4. Apparatus in accordance with claim 3 in which said means for releasably joining said first and second flow-through receptacles are comprised of complementary shapes of said outlet end of said first tube and said inlet end of said second tube, such that substantially air-tight contact is created by insertion of said outlet end of said first tube into said inlet end of said second tube.

5. Apparatus in accordance with claim 3 in which said means for releasably joining said first and second flow-through receptacles are comprised of adapter means to receive said outlet end of said first tube and said inlet end of said second tube to form a substantially air-tight connection between said first and second tubes.

6. Apparatus in accordance with claim 1 in which said first and second flow-through receptacles are multi-well plates defined as first and second plates, each such plate comprising an array of flow-through wells.

7. Apparatus in accordance with claim 1 in which said means for releasably joining said first and second flow-through receptacles are comprised of a gasket shaped to fit between said first and second plates and to form a substantially airtight seal around each well of each plate.

8. Apparatus in accordance with claim 7 in which said means for releasably joining said first and second flow-through receptacles further comprises an adhesive on said gasket causing said gasket to preferentially adhere to said first plate

9. Apparatus in accordance with claim 7 in which said means for releasably joining said first and second flow-through receptacles further comprises a first adhesive on one side of said gasket and a second adhesive on an opposing side of said gasket, said first adhesive forming a stronger bond than said second adhesive such that when said gasket is adhered to both said first and second plates by said first and second adhesives, forcible disengagement of said first and second plates from each other causes said gasket to remain adhered to said first plate.

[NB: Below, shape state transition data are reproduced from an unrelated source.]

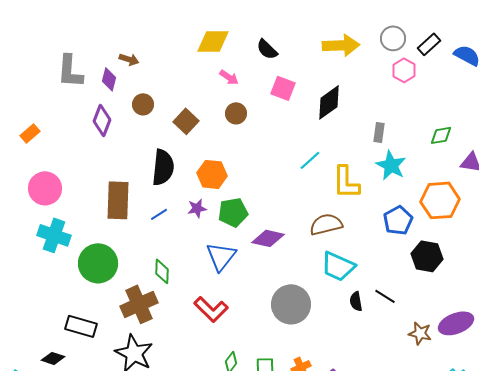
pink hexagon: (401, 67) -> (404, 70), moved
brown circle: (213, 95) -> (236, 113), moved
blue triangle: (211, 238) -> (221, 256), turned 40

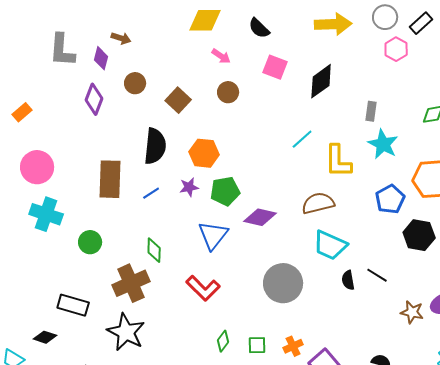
green circle: (98, 263) -> (90, 242), size x0.6

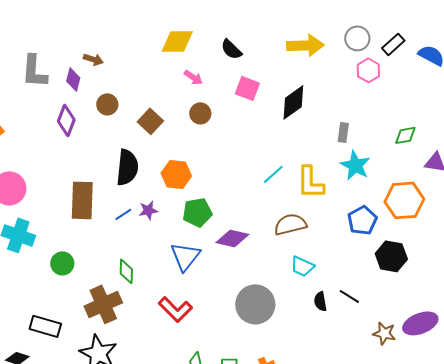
cyan line: (302, 139) -> (273, 174), moved
purple star: (189, 187) -> (148, 210), moved
cyan trapezoid: (330, 245) -> (302, 266), size x0.7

10. Apparatus in accordance with claim 1 in which said filtration medium is comprised of a porous membrane.

11. Apparatus in accordance with claim 1 in which said filtration medium is comprised of a plurality of porous membranes.

12. Apparatus in accordance with claim 1 in which said binding medium is comprised of a porous membrane.

13. Apparatus in accordance with claim 1 in which said binding medium is comprised of a plurality of porous membranes.